Baker Hughes (NYSE:BHI) reports quarterly earnings on Thursday before the market opens. Analysts expect the company to deliver revenue of $3.47 billion and losses per share of $0.10. The revenue estimate implies a decline of 8% sequentially. Investors should focus on the following items during the quarter:
North America Will Weigh
Oil prices sub-$30 have pounded land drillers and hampered their ability to service their debt. Through mid-December, there were an estimated 41 oil & gas bankruptcies; the lion's share has been shale plays with high break-even costs. Their cuts in capex helped lead to double-digit revenue declines for Schlumberger (NYSE:SLB) and Halliburton (NYSE:HAL) in Q4. I expect Baker Hughes to report a double-digit decline as well.
Source: Shock Exchange
In Q3, the company's total revenue was off Q/Q by 5%. A double-digit decline in North America could have an outsized impact given that 36% of total revenue comes from the region.

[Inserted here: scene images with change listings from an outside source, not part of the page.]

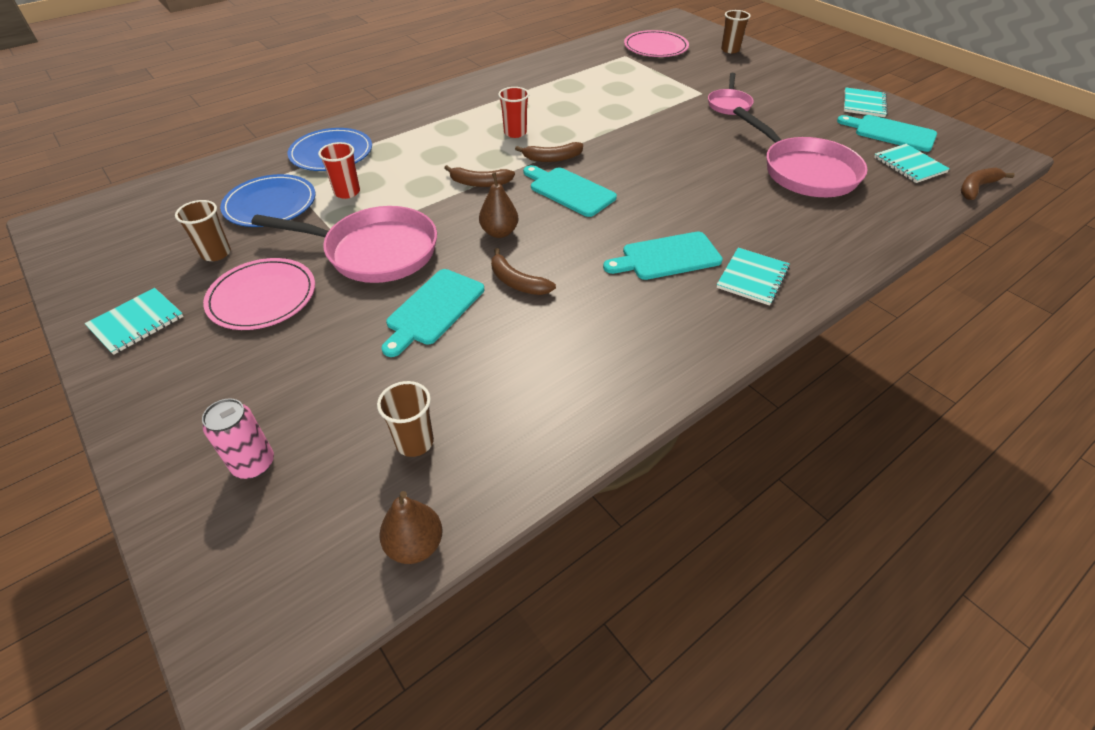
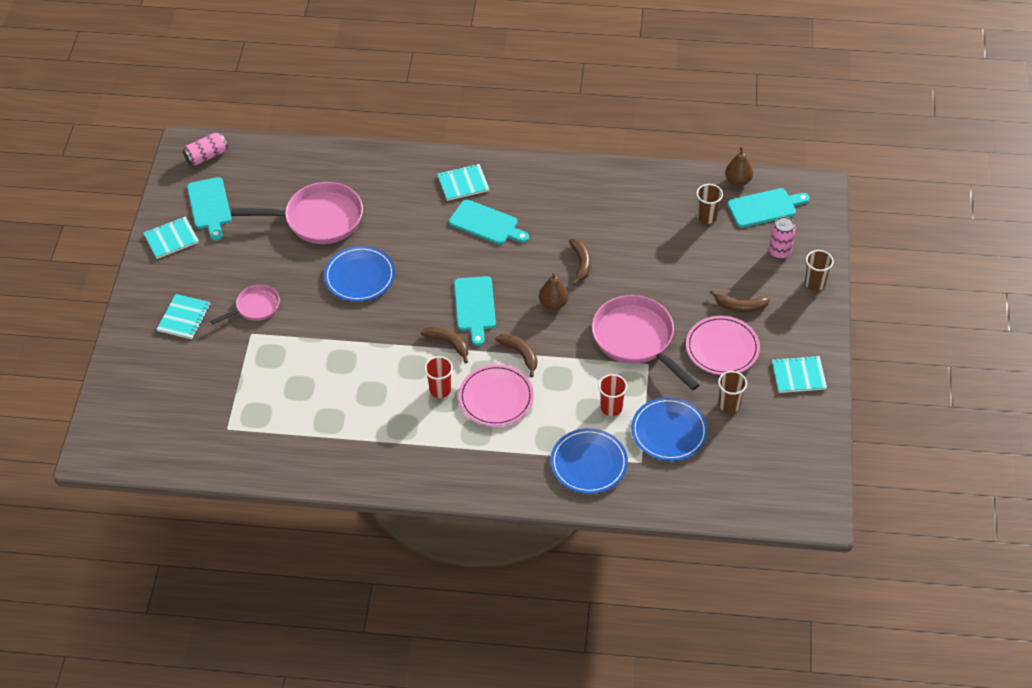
camera: 135 degrees left, 5 degrees up
(433, 309) = (640, 276): turquoise cutting board -> turquoise cutting board (764, 207)
(655, 47) = (185, 421): pink plate -> pink plate (496, 397)
(697, 157) = (359, 276): none -> blue plate
(730, 50) = (136, 369): brown cup -> brown cup (815, 283)
(805, 171) = (318, 219): pink pan -> pink pan turned 75 degrees clockwise
(909, 165) = (252, 179): turquoise notebook -> turquoise notebook (184, 318)
(975, 158) = (207, 156): none -> pink can
(976, 188) = (252, 142): brown banana -> brown banana (740, 306)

Halliburton's management believes 2016 service spending in North America could fall Y/Y by 30% to 50%. That implies North America could weigh on Baker Hughes for the next four quarters.
Will EBITDA Margins Break Support?
Baker Hughes has done a yeoman's job in maintaining its EBITDA margins. Through cost containment efforts - including headcount reductions - normalized margins increased from 10% in Q1 2015 to 14% in Q3. In my opinion, management will be hard-pressed to continue to reduce costs without cutting into muscle. Secondly, if the revenue reductions are coming from the company's largest area, it may be difficult to cut costs at the same pace as revenue declines.
I would not be surprised if EBITDA margins tick down this quarter; further revenue declines in North America could cause margins to fall back to the 10% level that they were in Q1 2015. Regardless of how Baker Hughes does in Q4, it may be prudent for longs to price in a serious diminution in the company's earnings in the first half of 2016.
I believe investors should ignore the proposed merger with Halliburton for now and focus on BHI's fundamentals. Q4 2015 results will likely be unimpressive and the first half of 2016 could be worse. Investors should continue to avoid the stock.
Disclosure: I/we have no positions in any stocks mentioned, and no plans to initiate any positions within the next 72 hours.